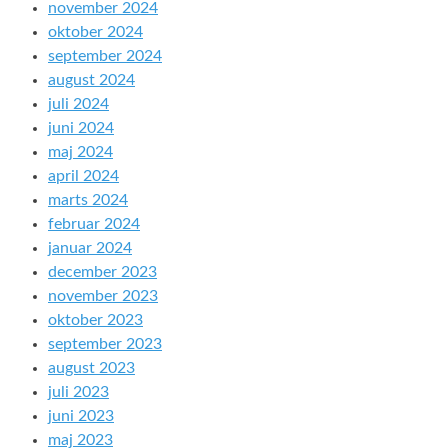
november 2024
oktober 2024
september 2024
august 2024
juli 2024
juni 2024
maj 2024
april 2024
marts 2024
februar 2024
januar 2024
december 2023
november 2023
oktober 2023
september 2023
august 2023
juli 2023
juni 2023
maj 2023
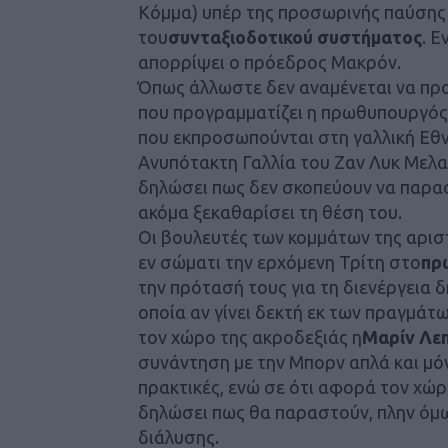
Κόμμα) υπέρ της προσωρινής παύσης
του
συνταξιοδοτικού συστήματος
. 
απορρίψει ο πρόεδρος Μακρόν.
Όπως άλλωστε δεν αναμένεται να πρ
που προγραμματίζει η πρωθυπουργός 
που εκπροσωπούνται στη γαλλική Εθν
Ανυπότακτη Γαλλία του Ζαν Λυκ Μελαν
δηλώσει πως δεν σκοπεύουν να παρασ
ακόμα ξεκαθαρίσει τη θέση του.
Οι βουλευτές των κομμάτων της αρι
εν σώματι την ερχόμενη Τρίτη στο
πρ
την πρότασή τους για τη διενέργεια 
οποία αν γίνει δεκτή εκ των πραγμάτ
τον χώρο της ακροδεξιάς η
Μαρίν Λε
συνάντηση με την Μπορν απλά και μόνο
πρακτικές, ενώ σε ότι αφορά τον χώρ
δηλώσει πως θα παραστούν, πλην όμως
διάλυσης.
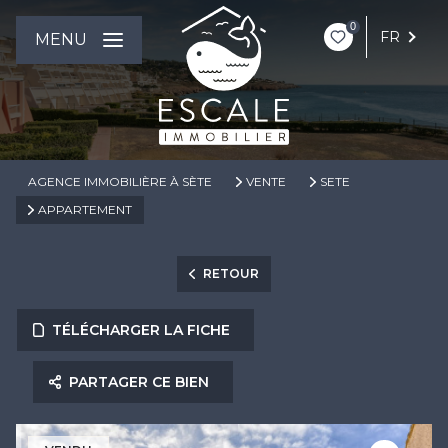
0
FR
MENU
AGENCE IMMOBILIÈRE À SÈTE
VENTE
SETE
APPARTEMENT
RETOUR
TÉLÉCHARGER LA FICHE
PARTAGER CE BIEN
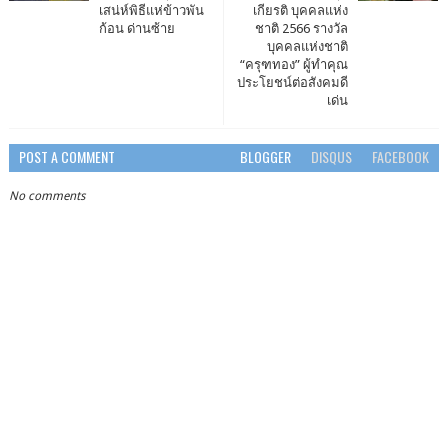
เสน่ห์พิธีแห่ข้าวพัน
เกียรติ บุคคลแห่ง
ก้อน ด่านซ้าย
ชาติ 2566 รางวัล
บุคคลแห่งชาติ
“ครุฑทอง” ผู้ทำคุณ
ประโยชน์ต่อสังคมดี
เด่น
POST A COMMENT
BLOGGER
DISQUS
FACEBOOK
No comments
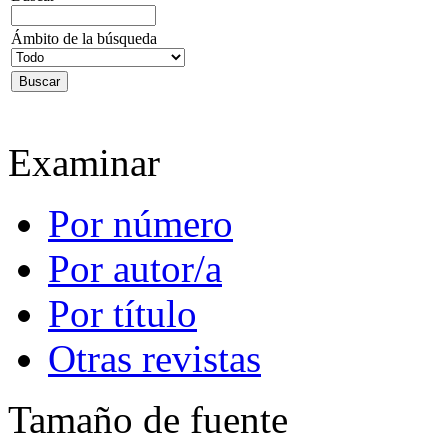
Ámbito de la búsqueda
Examinar
Por número
Por autor/a
Por título
Otras revistas
Tamaño de fuente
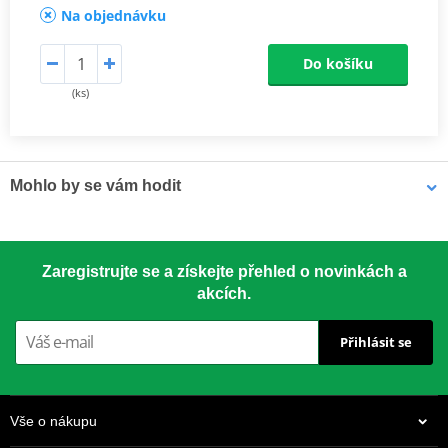
Na objednávku
Do košíku
(ks)
Mohlo by se vám hodit
LOCTITE 5188 LOCTITE 1254415 50 ml
Zaregistrujte se a získejte přehled o novinkách a
akcích.
Přihlásit se
Vše o nákupu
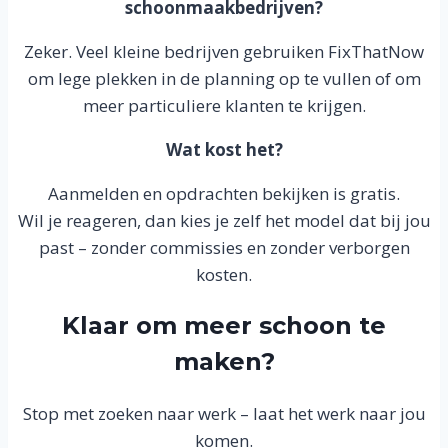
schoonmaakbedrijven?
Zeker. Veel kleine bedrijven gebruiken FixThatNow
om lege plekken in de planning op te vullen of om
meer particuliere klanten te krijgen.
Wat kost het?
Aanmelden en opdrachten bekijken is gratis.
Wil je reageren, dan kies je zelf het model dat bij jou
past – zonder commissies en zonder verborgen
kosten.
Klaar om meer schoon te
maken?
Stop met zoeken naar werk – laat het werk naar jou
komen.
○ ○ ○
ACTION ITEM:
Set down exactly the lines above, from the line containing "บุคคลแห่งชาติ" through the line containing "Wat kost het?". Skip the pictures.

WRITTEN SOLUTION:
บุคคลแห่งชาติ
“ครุฑทอง” ผู้ทำคุณ
ประโยชน์ต่อสังคมดี
เด่น
POST A COMMENT
BLOGGER
DISQUS
FACEBOOK
No comments
Ámbito de la búsqueda
Examinar
Por número
Por autor/a
Por título
Otras revistas
Tamaño de fuente
Na objednávku
Do košíku
(ks)
Mohlo by se vám hodit
LOCTITE 5188 LOCTITE 1254415 50 ml
Zaregistrujte se a získejte přehled o novinkách a
akcích.
Přihlásit se
Vše o nákupu
schoonmaakbedrijven?
Zeker. Veel kleine bedrijven gebruiken FixThatNow
om lege plekken in de planning op te vullen of om
meer particuliere klanten te krijgen.
Wat kost het?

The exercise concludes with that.